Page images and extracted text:
***

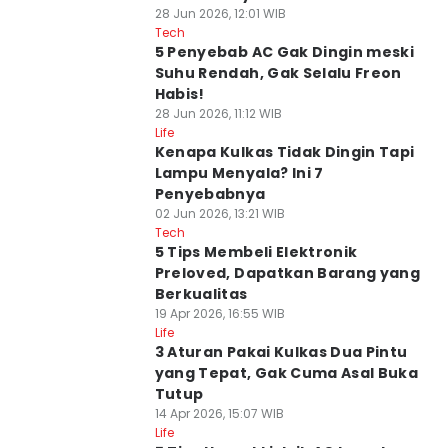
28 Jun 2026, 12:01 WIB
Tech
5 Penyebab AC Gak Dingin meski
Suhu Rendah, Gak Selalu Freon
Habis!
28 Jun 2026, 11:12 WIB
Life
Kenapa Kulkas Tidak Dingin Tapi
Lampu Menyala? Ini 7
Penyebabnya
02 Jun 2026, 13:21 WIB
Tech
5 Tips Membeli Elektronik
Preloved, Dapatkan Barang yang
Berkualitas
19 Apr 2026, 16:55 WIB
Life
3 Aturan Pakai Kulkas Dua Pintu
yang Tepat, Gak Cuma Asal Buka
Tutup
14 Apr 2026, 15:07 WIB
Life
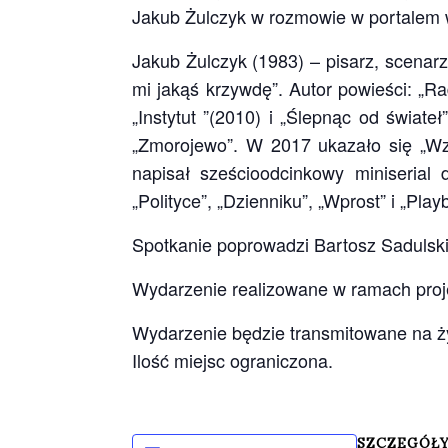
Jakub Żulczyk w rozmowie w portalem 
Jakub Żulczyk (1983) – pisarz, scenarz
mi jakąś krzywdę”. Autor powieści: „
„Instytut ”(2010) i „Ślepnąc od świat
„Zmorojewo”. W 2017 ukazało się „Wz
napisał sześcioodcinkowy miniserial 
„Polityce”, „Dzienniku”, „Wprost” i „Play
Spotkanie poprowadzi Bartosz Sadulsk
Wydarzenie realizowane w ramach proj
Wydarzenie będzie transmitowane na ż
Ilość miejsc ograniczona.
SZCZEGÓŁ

***

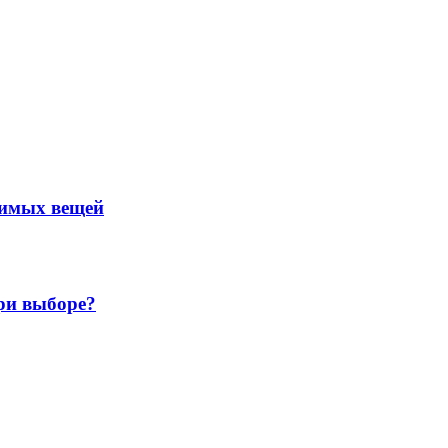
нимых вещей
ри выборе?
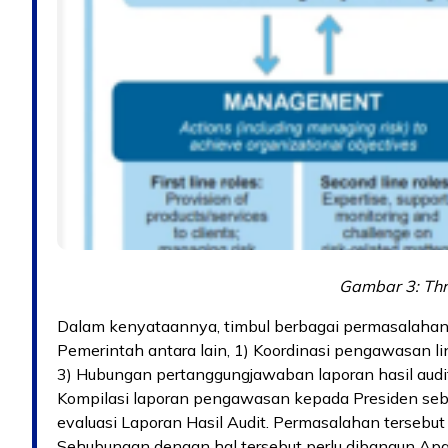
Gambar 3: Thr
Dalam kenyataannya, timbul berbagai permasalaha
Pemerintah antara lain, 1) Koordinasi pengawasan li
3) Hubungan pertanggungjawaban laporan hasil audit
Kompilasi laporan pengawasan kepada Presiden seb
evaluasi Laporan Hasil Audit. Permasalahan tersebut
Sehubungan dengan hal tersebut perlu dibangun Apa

***

Exercise objective => Among the entries above, count every line containing the string "pengawasan". Your reply must be that number alone.

Task solution => 2